Dear luke,
I was thinking of your problem with needing to drive 128 gates from 1.
<disclaimer> There comes a time in life where people, or rather I, must demonstrate to the world just how stupid I really am. And there comes a time in life where people like you rebuke my idea in the foolish expectation that it will *never* be proposed again. :)
I am going to propose a solution that works on paper. I have NO experience with logic programming, architecture, or chip design of any sort. What I propose causes a major increase in complexity, while keeping the amount of transistors roughly the same, and maintaining the speed and power efficiency you desired. <\disclaimer>
I have no idea how well my idea will scale, with respect to the amount of driven gates. But I have throughly researched it as best as I can. You can find a nice table, which I can only partially understand here: https://courseware.ee.calpoly.edu/~dbraun/courses/ee307/F99/01_10/01_Francoi... It will explain how many gates you can drive from one with respect to the maximum and minimum current that the gates accept and output. The capacitance and resistance of the gates and wires may prove somewhat more difficult to ascertain.

CHALLENGE 1: Print the post from "I am going to" to "difficult to ascertain." word for word.

INFORMATION SHOWN:
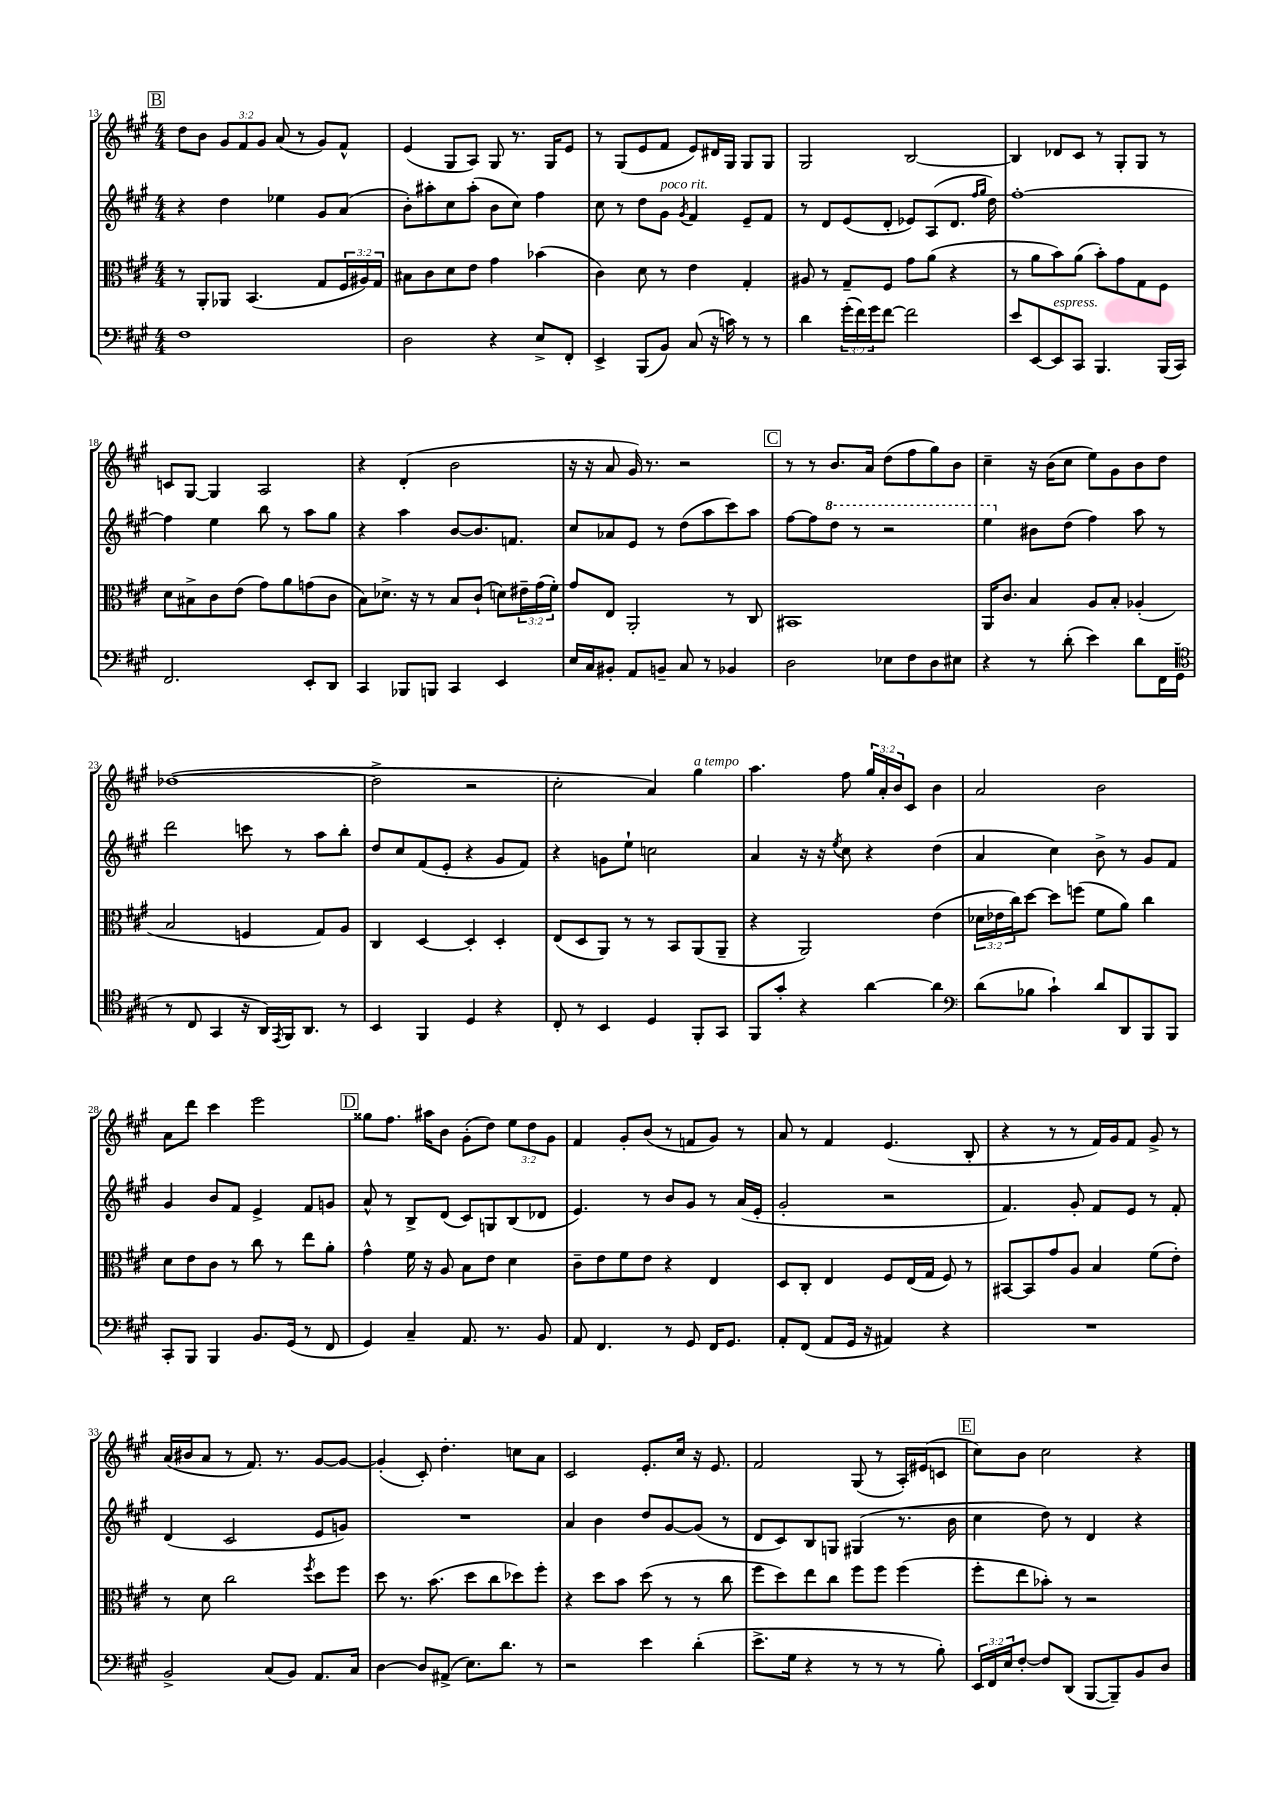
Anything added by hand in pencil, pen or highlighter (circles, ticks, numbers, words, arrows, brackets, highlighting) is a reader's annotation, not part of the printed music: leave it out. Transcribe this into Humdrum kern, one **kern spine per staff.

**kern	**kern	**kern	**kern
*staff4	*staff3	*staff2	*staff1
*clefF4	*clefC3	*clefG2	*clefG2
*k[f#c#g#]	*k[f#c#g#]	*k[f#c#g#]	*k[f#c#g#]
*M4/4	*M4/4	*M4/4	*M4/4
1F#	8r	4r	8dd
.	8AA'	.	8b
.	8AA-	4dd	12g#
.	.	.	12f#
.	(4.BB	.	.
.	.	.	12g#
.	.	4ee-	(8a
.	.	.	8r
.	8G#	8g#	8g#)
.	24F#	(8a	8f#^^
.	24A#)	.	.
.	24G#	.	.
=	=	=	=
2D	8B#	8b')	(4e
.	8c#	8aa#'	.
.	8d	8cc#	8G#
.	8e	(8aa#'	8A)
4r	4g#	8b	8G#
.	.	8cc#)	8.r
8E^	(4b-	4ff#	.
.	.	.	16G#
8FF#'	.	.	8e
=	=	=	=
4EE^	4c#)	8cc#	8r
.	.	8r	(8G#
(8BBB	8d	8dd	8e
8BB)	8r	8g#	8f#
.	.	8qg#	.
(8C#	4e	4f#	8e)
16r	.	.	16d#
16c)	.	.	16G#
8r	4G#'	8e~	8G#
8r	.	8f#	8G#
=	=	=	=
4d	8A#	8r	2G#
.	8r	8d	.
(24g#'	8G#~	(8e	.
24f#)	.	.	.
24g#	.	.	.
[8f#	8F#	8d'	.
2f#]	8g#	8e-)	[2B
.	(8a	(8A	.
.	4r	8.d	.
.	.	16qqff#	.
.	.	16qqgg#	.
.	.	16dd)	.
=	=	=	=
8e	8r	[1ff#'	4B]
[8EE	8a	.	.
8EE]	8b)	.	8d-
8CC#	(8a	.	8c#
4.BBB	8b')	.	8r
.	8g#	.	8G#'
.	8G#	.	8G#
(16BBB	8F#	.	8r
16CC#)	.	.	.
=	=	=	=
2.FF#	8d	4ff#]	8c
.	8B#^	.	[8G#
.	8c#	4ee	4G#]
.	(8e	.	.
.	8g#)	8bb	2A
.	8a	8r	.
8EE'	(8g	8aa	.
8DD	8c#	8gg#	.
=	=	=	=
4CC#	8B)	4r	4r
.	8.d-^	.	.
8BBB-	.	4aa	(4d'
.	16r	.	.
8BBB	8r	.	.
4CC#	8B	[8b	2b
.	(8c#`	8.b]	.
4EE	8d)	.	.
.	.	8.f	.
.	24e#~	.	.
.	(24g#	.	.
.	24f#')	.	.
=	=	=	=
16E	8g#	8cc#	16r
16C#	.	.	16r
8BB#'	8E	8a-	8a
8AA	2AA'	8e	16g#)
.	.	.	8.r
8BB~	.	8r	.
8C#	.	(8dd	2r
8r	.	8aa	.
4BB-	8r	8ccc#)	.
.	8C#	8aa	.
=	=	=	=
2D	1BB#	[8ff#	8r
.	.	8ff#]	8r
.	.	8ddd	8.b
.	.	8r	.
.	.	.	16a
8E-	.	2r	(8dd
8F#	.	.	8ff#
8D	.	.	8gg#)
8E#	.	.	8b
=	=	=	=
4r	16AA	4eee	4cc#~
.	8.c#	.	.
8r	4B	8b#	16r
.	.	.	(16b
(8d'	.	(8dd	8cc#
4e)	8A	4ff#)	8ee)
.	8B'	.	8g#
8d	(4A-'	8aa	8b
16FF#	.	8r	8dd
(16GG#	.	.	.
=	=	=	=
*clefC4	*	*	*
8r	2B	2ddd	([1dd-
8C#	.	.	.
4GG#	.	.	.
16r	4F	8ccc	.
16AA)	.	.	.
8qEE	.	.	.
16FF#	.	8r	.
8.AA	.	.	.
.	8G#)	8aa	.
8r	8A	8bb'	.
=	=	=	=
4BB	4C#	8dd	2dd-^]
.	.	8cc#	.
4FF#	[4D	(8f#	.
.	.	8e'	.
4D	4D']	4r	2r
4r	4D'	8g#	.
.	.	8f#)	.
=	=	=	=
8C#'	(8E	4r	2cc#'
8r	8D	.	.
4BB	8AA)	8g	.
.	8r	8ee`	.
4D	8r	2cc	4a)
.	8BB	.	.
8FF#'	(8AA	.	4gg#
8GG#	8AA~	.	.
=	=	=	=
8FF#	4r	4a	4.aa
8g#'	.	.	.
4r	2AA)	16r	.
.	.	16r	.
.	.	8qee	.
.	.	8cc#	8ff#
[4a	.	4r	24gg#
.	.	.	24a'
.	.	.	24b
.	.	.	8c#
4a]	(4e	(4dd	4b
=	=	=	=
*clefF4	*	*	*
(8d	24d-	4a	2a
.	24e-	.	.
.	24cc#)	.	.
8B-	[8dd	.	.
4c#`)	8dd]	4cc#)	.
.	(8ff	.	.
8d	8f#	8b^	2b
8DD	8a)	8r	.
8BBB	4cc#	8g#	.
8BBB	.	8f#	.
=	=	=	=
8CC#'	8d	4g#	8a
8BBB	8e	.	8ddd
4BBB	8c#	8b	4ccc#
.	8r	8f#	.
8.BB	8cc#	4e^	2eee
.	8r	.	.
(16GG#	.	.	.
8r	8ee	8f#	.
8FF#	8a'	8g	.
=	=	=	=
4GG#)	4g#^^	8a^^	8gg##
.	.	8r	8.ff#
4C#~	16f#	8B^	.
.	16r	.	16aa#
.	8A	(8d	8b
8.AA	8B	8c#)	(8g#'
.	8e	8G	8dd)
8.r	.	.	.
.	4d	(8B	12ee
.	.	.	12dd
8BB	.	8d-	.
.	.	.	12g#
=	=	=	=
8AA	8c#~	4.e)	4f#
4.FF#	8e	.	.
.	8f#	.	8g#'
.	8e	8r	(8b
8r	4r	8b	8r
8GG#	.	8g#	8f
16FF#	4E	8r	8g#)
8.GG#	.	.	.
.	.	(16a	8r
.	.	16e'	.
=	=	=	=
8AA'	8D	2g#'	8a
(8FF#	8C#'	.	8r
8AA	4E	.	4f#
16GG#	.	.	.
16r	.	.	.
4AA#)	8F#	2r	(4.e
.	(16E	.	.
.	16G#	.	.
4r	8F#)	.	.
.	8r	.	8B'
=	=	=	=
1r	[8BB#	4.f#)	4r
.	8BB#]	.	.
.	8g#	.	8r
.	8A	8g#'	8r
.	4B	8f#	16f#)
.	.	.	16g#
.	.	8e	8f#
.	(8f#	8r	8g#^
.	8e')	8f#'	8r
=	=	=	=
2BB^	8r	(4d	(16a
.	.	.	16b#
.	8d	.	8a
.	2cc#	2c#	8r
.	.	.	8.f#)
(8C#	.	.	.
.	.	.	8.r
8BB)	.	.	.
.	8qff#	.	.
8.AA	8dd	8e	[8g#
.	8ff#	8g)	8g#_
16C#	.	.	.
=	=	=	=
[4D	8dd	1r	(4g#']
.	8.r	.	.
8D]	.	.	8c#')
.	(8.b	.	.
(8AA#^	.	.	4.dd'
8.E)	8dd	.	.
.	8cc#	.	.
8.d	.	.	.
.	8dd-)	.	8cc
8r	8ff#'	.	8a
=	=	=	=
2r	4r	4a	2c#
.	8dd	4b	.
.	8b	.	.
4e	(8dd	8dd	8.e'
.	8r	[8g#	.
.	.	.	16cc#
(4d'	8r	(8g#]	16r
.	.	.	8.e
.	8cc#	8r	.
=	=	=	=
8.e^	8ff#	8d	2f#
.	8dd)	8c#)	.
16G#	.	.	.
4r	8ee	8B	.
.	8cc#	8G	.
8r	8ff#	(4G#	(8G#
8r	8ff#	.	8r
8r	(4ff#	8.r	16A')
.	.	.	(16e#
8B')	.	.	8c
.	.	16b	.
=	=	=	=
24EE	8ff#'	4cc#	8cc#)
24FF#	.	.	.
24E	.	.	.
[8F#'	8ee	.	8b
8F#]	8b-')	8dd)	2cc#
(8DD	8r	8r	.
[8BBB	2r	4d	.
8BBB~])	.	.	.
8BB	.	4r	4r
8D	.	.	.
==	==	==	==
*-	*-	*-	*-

CHALLENGE 2: Return each line of the records that contains the string "kern".

FULL SOLUTION 1:
I am going to propose a solution that works on paper. I have NO experience with logic programming, architecture, or chip design of any sort. What I propose causes a major increase in complexity, while keeping the amount of transistors roughly the same, and maintaining the speed and power efficiency you desired. <\disclaimer>
I have no idea how well my idea will scale, with respect to the amount of driven gates. But I have throughly researched it as best as I can. You can find a nice table, which I can only partially understand here: https://courseware.ee.calpoly.edu/~dbraun/courses/ee307/F99/01_10/01_Francoi... It will explain how many gates you can drive from one with respect to the maximum and minimum current that the gates accept and output. The capacitance and resistance of the gates and wires may prove somewhat more difficult to ascertain.

FULL SOLUTION 2:
Anything added by hand in pencil, pen or highlighter (circles, ticks, numbers, words, arrows, brackets, highlighting) is a reader's annotation, not part of the printed music: leave it out. Transcribe this into Humdrum kern, one **kern spine per staff.
**kern	**kern	**kern	**kern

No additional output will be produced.